'''

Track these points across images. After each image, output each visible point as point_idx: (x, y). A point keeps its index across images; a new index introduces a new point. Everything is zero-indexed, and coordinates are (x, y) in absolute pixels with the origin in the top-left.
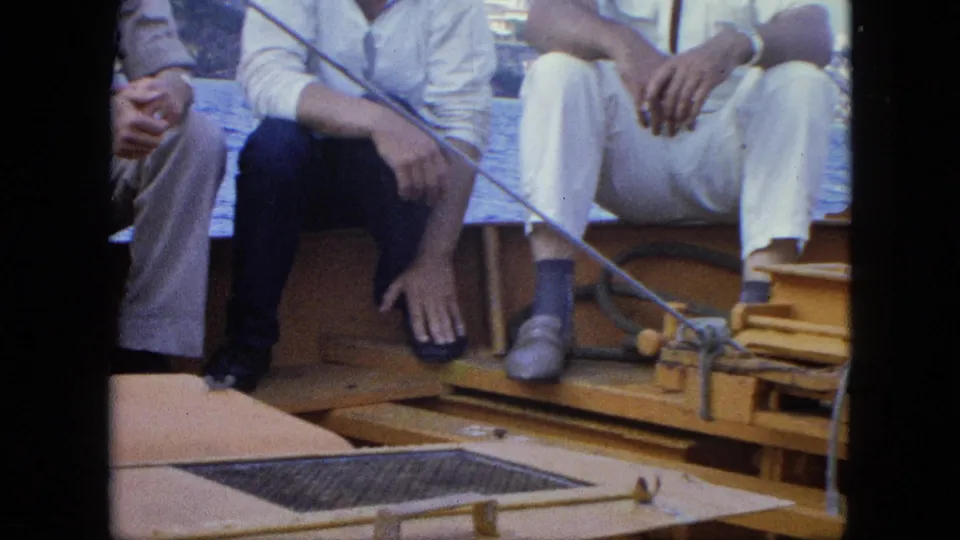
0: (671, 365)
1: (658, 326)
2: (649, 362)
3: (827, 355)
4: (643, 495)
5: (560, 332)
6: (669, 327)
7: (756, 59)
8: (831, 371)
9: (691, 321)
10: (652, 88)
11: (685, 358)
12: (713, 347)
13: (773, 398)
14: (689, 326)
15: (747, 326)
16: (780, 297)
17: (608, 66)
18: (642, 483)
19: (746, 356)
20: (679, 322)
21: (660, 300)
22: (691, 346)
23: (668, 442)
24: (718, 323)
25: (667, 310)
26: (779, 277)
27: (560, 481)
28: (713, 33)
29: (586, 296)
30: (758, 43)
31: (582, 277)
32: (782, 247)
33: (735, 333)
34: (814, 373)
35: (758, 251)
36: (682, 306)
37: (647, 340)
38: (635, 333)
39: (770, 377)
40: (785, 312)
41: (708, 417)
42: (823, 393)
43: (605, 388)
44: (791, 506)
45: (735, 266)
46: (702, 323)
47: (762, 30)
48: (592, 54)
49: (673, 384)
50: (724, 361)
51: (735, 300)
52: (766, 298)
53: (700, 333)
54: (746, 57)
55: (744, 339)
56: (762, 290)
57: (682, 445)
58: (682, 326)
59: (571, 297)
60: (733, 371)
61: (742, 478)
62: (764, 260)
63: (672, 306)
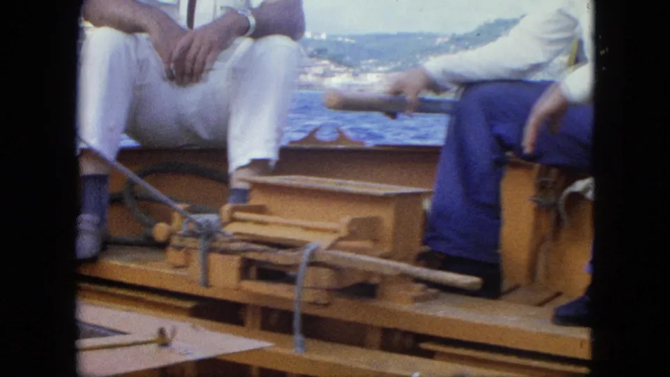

'''

Would you give the data above again word for word, minus the pictures?

▶ _Task result_
Track these points across images. After each image, output each visible point as point_idx: (x, y). A point keeps its index across images; a new index introduces a new point. Everything is zero-indexed, and coordinates are (x, y) in absolute pixels with the origin in the top-left.
0: (671, 365)
1: (658, 326)
2: (649, 362)
3: (827, 355)
4: (643, 495)
5: (560, 332)
6: (669, 327)
7: (756, 59)
8: (831, 371)
9: (691, 321)
10: (652, 88)
11: (685, 358)
12: (713, 347)
13: (773, 398)
14: (689, 326)
15: (747, 326)
16: (780, 297)
17: (608, 66)
18: (642, 483)
19: (746, 356)
20: (679, 322)
21: (660, 300)
22: (691, 346)
23: (668, 442)
24: (718, 323)
25: (667, 310)
26: (779, 277)
27: (560, 481)
28: (713, 33)
29: (586, 296)
30: (758, 43)
31: (582, 277)
32: (782, 247)
33: (735, 333)
34: (814, 373)
35: (758, 251)
36: (682, 306)
37: (647, 340)
38: (635, 333)
39: (770, 377)
40: (785, 312)
41: (708, 417)
42: (823, 393)
43: (605, 388)
44: (791, 506)
45: (735, 266)
46: (702, 323)
47: (762, 30)
48: (592, 54)
49: (673, 384)
50: (724, 361)
51: (735, 300)
52: (766, 298)
53: (700, 333)
54: (746, 57)
55: (744, 339)
56: (762, 290)
57: (682, 445)
58: (682, 326)
59: (571, 297)
60: (733, 371)
61: (742, 478)
62: (764, 260)
63: (672, 306)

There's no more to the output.